Activists, mostly students who had left the universities to work against the dictatorship, were living in these villages, trying to organize residents to resist the dictatorship. Small teams from the New People’s Army (NPA)were also doing political work and taking in local recruits.
Protest rally. The upland barangays planned a march to town to raise several concerns with the mayor, Romulo Alpas. They wanted to ask the mayor to stop collecting taxes on goods they brought down from upland to sell in town. Every mat spread on the market grounds offering goods for sale was issued a ticket to pay. It was nearing Christmas. With life as hard as it was, any bit of earning would go a long way. Another of the residents’ demands was to ask the mayor to stop more soldiers from coming. The people wanted a worry-free holiday season.

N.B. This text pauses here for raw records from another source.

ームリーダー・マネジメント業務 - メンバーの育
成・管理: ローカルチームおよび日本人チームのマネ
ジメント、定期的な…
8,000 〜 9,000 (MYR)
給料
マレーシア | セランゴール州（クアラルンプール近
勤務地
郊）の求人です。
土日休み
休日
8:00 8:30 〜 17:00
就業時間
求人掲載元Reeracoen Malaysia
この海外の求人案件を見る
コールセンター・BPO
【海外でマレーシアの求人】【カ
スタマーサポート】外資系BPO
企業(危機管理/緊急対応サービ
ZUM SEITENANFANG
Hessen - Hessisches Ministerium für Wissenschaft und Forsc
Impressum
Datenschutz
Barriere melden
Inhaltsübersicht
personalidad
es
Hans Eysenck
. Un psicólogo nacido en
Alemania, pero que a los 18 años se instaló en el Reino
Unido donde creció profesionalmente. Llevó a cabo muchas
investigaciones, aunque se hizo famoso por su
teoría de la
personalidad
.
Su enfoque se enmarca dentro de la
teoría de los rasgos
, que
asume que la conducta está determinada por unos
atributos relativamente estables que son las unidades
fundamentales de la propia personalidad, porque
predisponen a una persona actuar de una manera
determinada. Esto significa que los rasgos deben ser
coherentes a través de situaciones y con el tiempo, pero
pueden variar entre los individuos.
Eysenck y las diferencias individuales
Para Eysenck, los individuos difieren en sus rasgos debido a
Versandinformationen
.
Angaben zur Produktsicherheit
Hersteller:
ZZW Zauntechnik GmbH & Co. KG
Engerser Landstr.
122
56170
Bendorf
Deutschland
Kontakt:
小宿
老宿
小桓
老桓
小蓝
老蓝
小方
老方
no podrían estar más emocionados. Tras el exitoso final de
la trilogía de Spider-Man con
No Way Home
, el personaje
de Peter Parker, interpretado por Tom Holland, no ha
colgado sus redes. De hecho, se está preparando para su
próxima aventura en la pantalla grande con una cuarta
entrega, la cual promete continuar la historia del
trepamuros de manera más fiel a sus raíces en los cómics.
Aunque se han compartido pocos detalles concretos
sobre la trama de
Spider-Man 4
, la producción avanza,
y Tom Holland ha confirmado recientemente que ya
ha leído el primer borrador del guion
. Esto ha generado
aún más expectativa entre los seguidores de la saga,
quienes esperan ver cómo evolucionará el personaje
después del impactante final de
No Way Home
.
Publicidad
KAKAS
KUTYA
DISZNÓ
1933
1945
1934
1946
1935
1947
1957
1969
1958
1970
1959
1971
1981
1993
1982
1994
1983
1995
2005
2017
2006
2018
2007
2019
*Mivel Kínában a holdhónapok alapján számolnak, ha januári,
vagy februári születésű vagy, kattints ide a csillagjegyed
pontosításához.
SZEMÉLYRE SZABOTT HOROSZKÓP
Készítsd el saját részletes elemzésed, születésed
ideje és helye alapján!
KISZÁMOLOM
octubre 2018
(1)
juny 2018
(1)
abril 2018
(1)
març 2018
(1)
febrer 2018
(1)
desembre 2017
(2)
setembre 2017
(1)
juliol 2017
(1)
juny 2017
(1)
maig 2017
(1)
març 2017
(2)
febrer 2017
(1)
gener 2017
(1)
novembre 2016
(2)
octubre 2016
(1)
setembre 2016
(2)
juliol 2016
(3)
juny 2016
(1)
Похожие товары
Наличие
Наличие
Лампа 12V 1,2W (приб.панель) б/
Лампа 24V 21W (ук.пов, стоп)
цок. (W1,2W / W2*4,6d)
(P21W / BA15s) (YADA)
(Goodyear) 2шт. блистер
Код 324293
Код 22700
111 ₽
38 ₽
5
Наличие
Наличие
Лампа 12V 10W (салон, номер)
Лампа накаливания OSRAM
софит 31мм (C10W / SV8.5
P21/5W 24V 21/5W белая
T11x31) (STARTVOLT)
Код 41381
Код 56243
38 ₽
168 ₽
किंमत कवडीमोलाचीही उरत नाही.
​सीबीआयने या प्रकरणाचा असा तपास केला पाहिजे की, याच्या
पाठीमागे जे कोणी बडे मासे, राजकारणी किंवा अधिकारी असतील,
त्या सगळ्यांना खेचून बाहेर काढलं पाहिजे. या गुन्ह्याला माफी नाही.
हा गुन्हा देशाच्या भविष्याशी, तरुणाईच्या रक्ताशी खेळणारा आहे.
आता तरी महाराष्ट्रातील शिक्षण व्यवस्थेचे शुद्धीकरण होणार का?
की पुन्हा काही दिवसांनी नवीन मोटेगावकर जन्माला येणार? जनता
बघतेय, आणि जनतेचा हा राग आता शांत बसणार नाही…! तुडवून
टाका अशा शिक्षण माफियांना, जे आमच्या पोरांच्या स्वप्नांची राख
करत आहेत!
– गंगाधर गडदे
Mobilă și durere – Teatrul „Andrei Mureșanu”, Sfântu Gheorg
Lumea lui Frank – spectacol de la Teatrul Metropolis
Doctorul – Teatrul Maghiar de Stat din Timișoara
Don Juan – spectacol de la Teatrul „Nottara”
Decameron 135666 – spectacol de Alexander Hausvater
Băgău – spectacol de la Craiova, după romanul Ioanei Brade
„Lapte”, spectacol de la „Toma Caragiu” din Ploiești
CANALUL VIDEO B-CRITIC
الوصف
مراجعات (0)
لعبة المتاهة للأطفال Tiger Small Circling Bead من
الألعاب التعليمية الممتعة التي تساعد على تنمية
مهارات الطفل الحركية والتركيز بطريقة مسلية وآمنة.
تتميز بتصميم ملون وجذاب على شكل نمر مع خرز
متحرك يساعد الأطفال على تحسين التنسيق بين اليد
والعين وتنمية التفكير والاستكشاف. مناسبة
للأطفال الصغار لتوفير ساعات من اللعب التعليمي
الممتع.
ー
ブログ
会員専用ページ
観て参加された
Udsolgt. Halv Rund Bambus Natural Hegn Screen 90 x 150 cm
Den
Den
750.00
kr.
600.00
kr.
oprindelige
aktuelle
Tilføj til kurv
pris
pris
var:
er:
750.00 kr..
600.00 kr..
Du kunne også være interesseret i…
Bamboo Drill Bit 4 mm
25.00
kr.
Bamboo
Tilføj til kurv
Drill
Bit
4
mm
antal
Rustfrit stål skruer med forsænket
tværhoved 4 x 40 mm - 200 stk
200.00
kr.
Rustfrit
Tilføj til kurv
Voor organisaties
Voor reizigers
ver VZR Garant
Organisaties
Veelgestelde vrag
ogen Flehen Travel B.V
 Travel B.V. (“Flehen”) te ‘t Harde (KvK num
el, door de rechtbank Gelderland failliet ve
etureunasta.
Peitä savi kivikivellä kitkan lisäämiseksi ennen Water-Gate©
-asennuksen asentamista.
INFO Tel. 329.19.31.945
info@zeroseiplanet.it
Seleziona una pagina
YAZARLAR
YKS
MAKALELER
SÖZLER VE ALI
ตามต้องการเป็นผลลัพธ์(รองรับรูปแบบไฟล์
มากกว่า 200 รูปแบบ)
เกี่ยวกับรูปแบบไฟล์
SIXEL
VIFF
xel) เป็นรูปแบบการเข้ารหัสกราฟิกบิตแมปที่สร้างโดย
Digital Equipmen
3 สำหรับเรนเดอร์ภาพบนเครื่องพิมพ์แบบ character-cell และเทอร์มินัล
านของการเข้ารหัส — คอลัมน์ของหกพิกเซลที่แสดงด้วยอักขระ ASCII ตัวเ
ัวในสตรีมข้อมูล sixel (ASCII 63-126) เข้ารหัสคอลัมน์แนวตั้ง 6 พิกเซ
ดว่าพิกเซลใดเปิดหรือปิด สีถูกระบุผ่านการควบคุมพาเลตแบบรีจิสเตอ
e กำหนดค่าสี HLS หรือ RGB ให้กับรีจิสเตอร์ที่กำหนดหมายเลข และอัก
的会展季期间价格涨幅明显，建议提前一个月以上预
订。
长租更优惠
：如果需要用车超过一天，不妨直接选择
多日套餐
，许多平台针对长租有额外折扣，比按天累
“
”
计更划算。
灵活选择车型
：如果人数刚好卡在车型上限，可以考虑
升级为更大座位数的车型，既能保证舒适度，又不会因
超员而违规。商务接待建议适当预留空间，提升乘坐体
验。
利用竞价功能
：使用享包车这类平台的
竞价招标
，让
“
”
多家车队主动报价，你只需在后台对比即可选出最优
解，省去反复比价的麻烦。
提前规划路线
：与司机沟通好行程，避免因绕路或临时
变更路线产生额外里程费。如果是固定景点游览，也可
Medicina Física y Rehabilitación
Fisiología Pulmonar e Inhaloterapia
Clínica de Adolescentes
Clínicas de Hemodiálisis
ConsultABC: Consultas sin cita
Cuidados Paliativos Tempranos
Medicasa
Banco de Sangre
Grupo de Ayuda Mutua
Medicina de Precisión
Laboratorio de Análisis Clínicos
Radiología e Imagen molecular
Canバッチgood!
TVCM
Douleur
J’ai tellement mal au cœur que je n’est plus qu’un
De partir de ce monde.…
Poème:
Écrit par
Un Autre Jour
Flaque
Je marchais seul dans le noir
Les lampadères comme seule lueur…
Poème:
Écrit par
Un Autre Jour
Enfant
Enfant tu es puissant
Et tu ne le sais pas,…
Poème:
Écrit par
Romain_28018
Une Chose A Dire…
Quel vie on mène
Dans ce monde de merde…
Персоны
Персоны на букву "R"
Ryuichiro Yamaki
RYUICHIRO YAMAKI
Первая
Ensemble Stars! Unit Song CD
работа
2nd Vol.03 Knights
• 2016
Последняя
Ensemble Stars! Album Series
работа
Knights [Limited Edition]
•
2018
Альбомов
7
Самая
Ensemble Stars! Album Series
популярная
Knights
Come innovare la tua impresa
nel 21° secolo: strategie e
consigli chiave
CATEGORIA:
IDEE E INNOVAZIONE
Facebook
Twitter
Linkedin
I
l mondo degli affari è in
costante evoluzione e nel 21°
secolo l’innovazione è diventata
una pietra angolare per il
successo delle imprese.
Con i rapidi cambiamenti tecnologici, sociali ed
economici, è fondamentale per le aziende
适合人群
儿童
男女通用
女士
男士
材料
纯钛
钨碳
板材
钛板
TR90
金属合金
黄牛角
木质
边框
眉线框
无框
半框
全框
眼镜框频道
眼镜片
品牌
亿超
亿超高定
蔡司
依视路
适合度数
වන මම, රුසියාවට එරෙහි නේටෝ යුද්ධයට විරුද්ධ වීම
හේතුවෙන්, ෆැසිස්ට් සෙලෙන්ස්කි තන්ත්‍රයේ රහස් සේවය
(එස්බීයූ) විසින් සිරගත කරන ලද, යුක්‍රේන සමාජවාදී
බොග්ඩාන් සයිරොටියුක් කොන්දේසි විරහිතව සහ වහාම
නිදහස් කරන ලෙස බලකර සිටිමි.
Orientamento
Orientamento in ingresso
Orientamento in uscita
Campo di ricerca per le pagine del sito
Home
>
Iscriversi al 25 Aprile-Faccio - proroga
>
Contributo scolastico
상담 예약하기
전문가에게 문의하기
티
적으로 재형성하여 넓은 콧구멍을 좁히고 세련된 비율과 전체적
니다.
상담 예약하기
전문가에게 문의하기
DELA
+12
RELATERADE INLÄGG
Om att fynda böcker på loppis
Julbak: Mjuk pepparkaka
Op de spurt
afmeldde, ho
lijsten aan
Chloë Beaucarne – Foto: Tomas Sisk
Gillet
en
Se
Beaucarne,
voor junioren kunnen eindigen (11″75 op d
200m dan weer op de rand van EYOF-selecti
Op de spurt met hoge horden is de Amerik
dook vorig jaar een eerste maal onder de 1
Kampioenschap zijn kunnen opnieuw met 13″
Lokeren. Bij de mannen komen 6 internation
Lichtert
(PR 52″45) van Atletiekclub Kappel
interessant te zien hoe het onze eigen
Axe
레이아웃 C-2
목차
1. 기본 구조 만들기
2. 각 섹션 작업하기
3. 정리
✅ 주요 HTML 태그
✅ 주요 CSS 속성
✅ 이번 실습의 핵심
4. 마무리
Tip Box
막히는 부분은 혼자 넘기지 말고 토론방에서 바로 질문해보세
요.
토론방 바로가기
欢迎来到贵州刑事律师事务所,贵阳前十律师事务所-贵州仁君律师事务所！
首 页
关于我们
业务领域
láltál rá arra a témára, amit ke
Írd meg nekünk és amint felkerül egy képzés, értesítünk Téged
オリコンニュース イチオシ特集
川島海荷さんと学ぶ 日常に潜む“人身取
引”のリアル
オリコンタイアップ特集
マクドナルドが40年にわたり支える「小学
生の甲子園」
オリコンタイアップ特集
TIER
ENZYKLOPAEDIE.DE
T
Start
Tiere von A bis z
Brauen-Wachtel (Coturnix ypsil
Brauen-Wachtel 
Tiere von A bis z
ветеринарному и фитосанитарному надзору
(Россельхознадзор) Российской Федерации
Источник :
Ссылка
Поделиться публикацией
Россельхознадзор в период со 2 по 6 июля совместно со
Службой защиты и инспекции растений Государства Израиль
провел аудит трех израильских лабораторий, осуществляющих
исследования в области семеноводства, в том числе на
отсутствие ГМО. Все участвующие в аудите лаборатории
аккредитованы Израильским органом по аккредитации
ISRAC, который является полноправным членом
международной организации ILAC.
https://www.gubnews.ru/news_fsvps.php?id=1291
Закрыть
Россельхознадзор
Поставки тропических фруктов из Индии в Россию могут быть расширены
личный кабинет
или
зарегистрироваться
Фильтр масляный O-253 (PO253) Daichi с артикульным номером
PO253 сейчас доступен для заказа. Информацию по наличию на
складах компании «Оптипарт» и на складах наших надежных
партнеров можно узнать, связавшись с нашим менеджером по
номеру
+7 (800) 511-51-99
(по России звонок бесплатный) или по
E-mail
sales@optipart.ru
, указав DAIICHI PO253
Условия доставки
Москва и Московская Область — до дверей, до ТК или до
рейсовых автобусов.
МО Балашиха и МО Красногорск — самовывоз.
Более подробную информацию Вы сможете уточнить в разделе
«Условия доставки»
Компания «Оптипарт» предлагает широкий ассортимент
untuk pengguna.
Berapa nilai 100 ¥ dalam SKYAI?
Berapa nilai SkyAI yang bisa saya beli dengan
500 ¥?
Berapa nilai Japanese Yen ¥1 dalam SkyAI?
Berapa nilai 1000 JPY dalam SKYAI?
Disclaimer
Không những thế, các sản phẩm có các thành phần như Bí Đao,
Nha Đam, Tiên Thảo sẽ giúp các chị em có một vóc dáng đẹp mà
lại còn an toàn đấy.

On December 19, a Saturday, around 500 residents, men, women and even children, started the march. They came from six barangays. Some young people had made rough placards and they were taken to the front of the marchers’ columns. It was a noisy but jovial bunch of villagers that started out from Barangay Condes. A few kilometres down the road, three constabulary men stopped them and asked for their leader. “We are all leaders!” they cried, and marched on. In barangay Balabago, more soldiers came up, again asking to know and see their leader. They got the same happy, confident response. The marchers had absolutely no inkling death was waiting at the next stop.
They had reached the Bacong bridge when soldiers stopped them a third time. The soldiers had built a bamboo barricade at the center of the bridge. They told the marchers to stop or be killed. Again the soldiers asked for the leaders.
But the townhall was barely two kilometers away. The marchers meant to reach that goal. See the mayor. Some men in the front moved closer to the barricade to try to get the poles out of the way.
Shots rang out. The marchers dispersed in disarray. Some jumped off the bridge. Some hid in the rice paddies nearby. But five lay dead.
Those who fell that day led fairly simple plain lives.